_Task to carry out_
Reproduce every one of the records below word for word, changing nothing.

_Records for the task_
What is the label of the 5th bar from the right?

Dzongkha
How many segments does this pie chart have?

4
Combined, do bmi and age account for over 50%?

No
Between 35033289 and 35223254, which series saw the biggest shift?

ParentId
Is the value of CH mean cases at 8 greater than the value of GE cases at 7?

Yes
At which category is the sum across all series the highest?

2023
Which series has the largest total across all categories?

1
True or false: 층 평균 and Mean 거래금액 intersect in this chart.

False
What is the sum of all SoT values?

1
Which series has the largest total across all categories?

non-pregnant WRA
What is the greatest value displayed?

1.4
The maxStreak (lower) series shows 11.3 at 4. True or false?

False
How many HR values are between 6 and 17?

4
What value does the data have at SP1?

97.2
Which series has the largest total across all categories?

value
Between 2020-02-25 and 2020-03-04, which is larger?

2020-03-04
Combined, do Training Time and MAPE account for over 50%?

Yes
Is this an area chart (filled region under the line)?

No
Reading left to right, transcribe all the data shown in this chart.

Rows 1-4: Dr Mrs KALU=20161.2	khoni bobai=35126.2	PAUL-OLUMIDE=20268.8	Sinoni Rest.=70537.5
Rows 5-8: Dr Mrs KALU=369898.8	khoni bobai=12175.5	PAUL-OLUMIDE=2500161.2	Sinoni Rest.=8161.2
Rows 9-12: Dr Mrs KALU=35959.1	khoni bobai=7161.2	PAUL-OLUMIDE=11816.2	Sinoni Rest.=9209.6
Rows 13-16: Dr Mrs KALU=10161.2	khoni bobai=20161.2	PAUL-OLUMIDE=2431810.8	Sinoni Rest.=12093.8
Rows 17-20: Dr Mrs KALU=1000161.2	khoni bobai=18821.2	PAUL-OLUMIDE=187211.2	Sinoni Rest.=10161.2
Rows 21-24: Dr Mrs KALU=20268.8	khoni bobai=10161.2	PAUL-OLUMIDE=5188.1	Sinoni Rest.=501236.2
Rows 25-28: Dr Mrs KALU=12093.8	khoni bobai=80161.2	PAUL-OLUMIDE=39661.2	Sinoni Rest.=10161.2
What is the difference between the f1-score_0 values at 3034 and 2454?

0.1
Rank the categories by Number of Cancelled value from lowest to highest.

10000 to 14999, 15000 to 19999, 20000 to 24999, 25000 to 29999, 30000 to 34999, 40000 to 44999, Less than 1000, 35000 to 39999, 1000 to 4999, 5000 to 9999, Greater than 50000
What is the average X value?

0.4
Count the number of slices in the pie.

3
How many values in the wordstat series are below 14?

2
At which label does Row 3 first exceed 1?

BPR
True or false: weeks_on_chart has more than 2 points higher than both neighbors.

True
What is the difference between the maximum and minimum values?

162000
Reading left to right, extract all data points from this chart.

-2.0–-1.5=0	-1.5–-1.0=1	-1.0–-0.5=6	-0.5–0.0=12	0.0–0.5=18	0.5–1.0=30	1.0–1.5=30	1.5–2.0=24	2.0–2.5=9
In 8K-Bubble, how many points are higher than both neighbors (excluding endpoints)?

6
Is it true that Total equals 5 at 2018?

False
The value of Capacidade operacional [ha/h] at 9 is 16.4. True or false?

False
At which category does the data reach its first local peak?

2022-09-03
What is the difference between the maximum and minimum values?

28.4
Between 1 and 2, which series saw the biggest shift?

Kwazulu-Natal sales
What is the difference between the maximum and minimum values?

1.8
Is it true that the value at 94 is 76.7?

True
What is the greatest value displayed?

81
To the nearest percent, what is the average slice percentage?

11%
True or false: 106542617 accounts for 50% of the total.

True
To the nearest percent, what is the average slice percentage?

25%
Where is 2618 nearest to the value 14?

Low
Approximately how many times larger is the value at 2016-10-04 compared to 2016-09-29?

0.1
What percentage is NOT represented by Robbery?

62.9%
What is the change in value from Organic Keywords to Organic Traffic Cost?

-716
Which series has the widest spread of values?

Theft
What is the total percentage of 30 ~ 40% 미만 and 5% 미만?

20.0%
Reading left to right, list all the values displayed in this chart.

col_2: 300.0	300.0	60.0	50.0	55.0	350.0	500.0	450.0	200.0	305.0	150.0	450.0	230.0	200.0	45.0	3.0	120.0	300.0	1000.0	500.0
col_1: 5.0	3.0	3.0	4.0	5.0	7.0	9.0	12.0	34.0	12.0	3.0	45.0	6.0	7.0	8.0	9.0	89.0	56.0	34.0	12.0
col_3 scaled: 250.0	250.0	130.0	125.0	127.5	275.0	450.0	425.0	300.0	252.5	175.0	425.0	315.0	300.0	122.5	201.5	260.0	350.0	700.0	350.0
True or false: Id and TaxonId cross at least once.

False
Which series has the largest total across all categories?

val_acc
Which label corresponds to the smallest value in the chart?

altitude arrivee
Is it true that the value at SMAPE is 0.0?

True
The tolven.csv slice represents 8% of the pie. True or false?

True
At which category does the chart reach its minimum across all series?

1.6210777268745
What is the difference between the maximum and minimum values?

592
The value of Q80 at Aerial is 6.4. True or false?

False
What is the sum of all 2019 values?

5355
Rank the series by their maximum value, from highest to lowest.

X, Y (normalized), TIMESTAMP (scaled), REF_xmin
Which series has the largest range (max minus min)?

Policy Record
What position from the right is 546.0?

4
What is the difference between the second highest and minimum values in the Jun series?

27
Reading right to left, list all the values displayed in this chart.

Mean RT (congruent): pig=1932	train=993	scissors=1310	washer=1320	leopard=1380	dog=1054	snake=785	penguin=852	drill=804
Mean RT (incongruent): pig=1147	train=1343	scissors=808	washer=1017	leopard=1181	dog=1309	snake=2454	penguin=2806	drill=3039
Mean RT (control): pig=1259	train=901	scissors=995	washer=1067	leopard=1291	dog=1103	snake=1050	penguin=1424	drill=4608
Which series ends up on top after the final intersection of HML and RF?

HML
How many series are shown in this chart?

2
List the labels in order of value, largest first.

_Response to this exercise_
What is the label of the 5th bar from the right?

Dzongkha
How many segments does this pie chart have?

4
Combined, do bmi and age account for over 50%?

No
Between 35033289 and 35223254, which series saw the biggest shift?

ParentId
Is the value of CH mean cases at 8 greater than the value of GE cases at 7?

Yes
At which category is the sum across all series the highest?

2023
Which series has the largest total across all categories?

1
True or false: 층 평균 and Mean 거래금액 intersect in this chart.

False
What is the sum of all SoT values?

1
Which series has the largest total across all categories?

non-pregnant WRA
What is the greatest value displayed?

1.4
The maxStreak (lower) series shows 11.3 at 4. True or false?

False
How many HR values are between 6 and 17?

4
What value does the data have at SP1?

97.2
Which series has the largest total across all categories?

value
Between 2020-02-25 and 2020-03-04, which is larger?

2020-03-04
Combined, do Training Time and MAPE account for over 50%?

Yes
Is this an area chart (filled region under the line)?

No
Reading left to right, transcribe all the data shown in this chart.

Rows 1-4: Dr Mrs KALU=20161.2	khoni bobai=35126.2	PAUL-OLUMIDE=20268.8	Sinoni Rest.=70537.5
Rows 5-8: Dr Mrs KALU=369898.8	khoni bobai=12175.5	PAUL-OLUMIDE=2500161.2	Sinoni Rest.=8161.2
Rows 9-12: Dr Mrs KALU=35959.1	khoni bobai=7161.2	PAUL-OLUMIDE=11816.2	Sinoni Rest.=9209.6
Rows 13-16: Dr Mrs KALU=10161.2	khoni bobai=20161.2	PAUL-OLUMIDE=2431810.8	Sinoni Rest.=12093.8
Rows 17-20: Dr Mrs KALU=1000161.2	khoni bobai=18821.2	PAUL-OLUMIDE=187211.2	Sinoni Rest.=10161.2
Rows 21-24: Dr Mrs KALU=20268.8	khoni bobai=10161.2	PAUL-OLUMIDE=5188.1	Sinoni Rest.=501236.2
Rows 25-28: Dr Mrs KALU=12093.8	khoni bobai=80161.2	PAUL-OLUMIDE=39661.2	Sinoni Rest.=10161.2
What is the difference between the f1-score_0 values at 3034 and 2454?

0.1
Rank the categories by Number of Cancelled value from lowest to highest.

10000 to 14999, 15000 to 19999, 20000 to 24999, 25000 to 29999, 30000 to 34999, 40000 to 44999, Less than 1000, 35000 to 39999, 1000 to 4999, 5000 to 9999, Greater than 50000
What is the average X value?

0.4
Count the number of slices in the pie.

3
How many values in the wordstat series are below 14?

2
At which label does Row 3 first exceed 1?

BPR
True or false: weeks_on_chart has more than 2 points higher than both neighbors.

True
What is the difference between the maximum and minimum values?

162000
Reading left to right, extract all data points from this chart.

-2.0–-1.5=0	-1.5–-1.0=1	-1.0–-0.5=6	-0.5–0.0=12	0.0–0.5=18	0.5–1.0=30	1.0–1.5=30	1.5–2.0=24	2.0–2.5=9
In 8K-Bubble, how many points are higher than both neighbors (excluding endpoints)?

6
Is it true that Total equals 5 at 2018?

False
The value of Capacidade operacional [ha/h] at 9 is 16.4. True or false?

False
At which category does the data reach its first local peak?

2022-09-03
What is the difference between the maximum and minimum values?

28.4
Between 1 and 2, which series saw the biggest shift?

Kwazulu-Natal sales
What is the difference between the maximum and minimum values?

1.8
Is it true that the value at 94 is 76.7?

True
What is the greatest value displayed?

81
To the nearest percent, what is the average slice percentage?

11%
True or false: 106542617 accounts for 50% of the total.

True
To the nearest percent, what is the average slice percentage?

25%
Where is 2618 nearest to the value 14?

Low
Approximately how many times larger is the value at 2016-10-04 compared to 2016-09-29?

0.1
What percentage is NOT represented by Robbery?

62.9%
What is the change in value from Organic Keywords to Organic Traffic Cost?

-716
Which series has the widest spread of values?

Theft
What is the total percentage of 30 ~ 40% 미만 and 5% 미만?

20.0%
Reading left to right, list all the values displayed in this chart.

col_2: 300.0	300.0	60.0	50.0	55.0	350.0	500.0	450.0	200.0	305.0	150.0	450.0	230.0	200.0	45.0	3.0	120.0	300.0	1000.0	500.0
col_1: 5.0	3.0	3.0	4.0	5.0	7.0	9.0	12.0	34.0	12.0	3.0	45.0	6.0	7.0	8.0	9.0	89.0	56.0	34.0	12.0
col_3 scaled: 250.0	250.0	130.0	125.0	127.5	275.0	450.0	425.0	300.0	252.5	175.0	425.0	315.0	300.0	122.5	201.5	260.0	350.0	700.0	350.0
True or false: Id and TaxonId cross at least once.

False
Which series has the largest total across all categories?

val_acc
Which label corresponds to the smallest value in the chart?

altitude arrivee
Is it true that the value at SMAPE is 0.0?

True
The tolven.csv slice represents 8% of the pie. True or false?

True
At which category does the chart reach its minimum across all series?

1.6210777268745
What is the difference between the maximum and minimum values?

592
The value of Q80 at Aerial is 6.4. True or false?

False
What is the sum of all 2019 values?

5355
Rank the series by their maximum value, from highest to lowest.

X, Y (normalized), TIMESTAMP (scaled), REF_xmin
Which series has the largest range (max minus min)?

Policy Record
What position from the right is 546.0?

4
What is the difference between the second highest and minimum values in the Jun series?

27
Reading right to left, list all the values displayed in this chart.

Mean RT (congruent): pig=1932	train=993	scissors=1310	washer=1320	leopard=1380	dog=1054	snake=785	penguin=852	drill=804
Mean RT (incongruent): pig=1147	train=1343	scissors=808	washer=1017	leopard=1181	dog=1309	snake=2454	penguin=2806	drill=3039
Mean RT (control): pig=1259	train=901	scissors=995	washer=1067	leopard=1291	dog=1103	snake=1050	penguin=1424	drill=4608
Which series ends up on top after the final intersection of HML and RF?

HML
How many series are shown in this chart?

2
List the labels in order of value, largest first.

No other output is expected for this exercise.